Al leer esta novela no pude hacer más que recordar la prosa diáfana de Albert Camus y la novela que bien le valió el premio nobel, “El extranjero”. Al igual que Mersault, meditabundo y taciturno, el anónimo protagonista de “El silenciero” vive envuelto por una aventura metafísica. Su lucha es contra eso que está en todos lados, y a veces hasta en el silencio: el ruido. Esta batalla épica contra ese enemigo omnipresente envuelve la vida de nuestro protagonista de forma tal, que solo vive en torno a la posibilidad de evitarlo.
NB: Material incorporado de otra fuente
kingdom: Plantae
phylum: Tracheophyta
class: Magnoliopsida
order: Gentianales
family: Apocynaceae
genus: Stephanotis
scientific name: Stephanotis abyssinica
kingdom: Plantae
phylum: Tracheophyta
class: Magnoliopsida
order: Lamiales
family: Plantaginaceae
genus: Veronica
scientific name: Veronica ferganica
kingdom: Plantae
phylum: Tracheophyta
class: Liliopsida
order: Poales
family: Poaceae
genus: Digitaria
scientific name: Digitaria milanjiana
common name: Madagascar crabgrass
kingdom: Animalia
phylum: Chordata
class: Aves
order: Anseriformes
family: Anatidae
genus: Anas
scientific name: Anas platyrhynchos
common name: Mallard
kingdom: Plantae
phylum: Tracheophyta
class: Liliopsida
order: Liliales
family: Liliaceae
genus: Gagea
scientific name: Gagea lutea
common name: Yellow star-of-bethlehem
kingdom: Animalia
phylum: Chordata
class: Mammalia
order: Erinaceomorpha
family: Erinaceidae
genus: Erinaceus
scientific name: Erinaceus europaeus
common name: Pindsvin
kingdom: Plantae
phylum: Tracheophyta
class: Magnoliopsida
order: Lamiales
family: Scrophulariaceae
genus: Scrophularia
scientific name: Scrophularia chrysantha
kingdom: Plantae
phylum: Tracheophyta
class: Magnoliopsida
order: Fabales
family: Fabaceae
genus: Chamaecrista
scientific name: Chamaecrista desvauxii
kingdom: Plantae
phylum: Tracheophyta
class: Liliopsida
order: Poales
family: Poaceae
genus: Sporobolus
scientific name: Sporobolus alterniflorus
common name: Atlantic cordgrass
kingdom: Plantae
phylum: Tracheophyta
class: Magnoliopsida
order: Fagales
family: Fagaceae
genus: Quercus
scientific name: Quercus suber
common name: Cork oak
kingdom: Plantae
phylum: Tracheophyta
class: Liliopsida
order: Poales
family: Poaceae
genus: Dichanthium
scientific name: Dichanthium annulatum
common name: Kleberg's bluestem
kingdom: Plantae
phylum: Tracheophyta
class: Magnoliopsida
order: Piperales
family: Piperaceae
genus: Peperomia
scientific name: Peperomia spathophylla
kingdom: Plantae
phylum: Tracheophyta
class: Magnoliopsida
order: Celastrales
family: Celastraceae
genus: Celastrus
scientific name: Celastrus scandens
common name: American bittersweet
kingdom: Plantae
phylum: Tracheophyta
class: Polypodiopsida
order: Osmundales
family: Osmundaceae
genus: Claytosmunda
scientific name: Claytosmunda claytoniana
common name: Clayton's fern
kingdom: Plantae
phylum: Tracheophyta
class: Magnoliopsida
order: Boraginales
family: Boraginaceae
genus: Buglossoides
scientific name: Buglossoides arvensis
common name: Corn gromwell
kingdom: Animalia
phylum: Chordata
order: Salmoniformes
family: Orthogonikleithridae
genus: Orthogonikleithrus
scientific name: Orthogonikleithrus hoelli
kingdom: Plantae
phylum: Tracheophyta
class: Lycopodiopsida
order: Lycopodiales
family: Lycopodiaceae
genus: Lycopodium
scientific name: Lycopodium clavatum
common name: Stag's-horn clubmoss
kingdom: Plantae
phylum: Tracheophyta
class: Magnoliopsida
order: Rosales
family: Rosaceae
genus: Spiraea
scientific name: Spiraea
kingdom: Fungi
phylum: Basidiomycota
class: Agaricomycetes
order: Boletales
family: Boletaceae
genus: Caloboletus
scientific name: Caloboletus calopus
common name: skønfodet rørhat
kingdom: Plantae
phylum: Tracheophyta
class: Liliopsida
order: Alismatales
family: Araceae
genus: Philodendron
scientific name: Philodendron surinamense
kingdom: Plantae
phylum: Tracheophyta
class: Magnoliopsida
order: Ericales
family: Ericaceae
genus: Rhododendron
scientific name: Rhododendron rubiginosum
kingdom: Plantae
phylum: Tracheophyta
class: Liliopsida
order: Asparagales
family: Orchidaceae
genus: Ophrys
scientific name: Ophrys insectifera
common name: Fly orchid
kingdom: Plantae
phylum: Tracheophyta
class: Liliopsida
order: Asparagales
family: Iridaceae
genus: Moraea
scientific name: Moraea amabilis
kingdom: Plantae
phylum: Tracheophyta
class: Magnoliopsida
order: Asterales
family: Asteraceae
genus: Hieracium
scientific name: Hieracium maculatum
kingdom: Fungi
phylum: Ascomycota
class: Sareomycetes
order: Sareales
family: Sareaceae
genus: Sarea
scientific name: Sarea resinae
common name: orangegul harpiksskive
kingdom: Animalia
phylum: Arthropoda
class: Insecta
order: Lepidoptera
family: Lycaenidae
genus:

Por otro lado, oponiéndose a la lógica del personaje principal, encontraremos a Besarión. Reflexivo y dialéctico, este personaje encarnará la conciencia liberadora de la novela. Aunque ingenuo vive en busca de una señal que lo libere del absurdo, antes que eso se entregará a la vida, y aceptará el juego. Sin lograr apaciguar la locura del narrador, Besarión hará lo posible por desligarlo de su aventura metafísica.
Podríamos clasificar esta novela como una obra existencialista. El silenciero nos dice que la vida no es nada más que las elecciones consecutivas de cada uno, pero aun así hay algo de lo que es imposible escapar: El absurdo. No hay lazos, no hay reciprocidad entre los hechos. Así como cada elección define al protagonista anónimo de esta novela, y esto para él tenga algún valor, al no poder cumplir su meta, cada elección termina tomando un valor nulo.
Antonio Di Benedetto nos regala, con esta novela, una pieza de enorme valor literario y filosófico. Es una de esas voces argentinas sumergidas en el tiempo que necesitan salir a la luz y empezar a ser leídas por toda persona que disfrute de las buenas letras.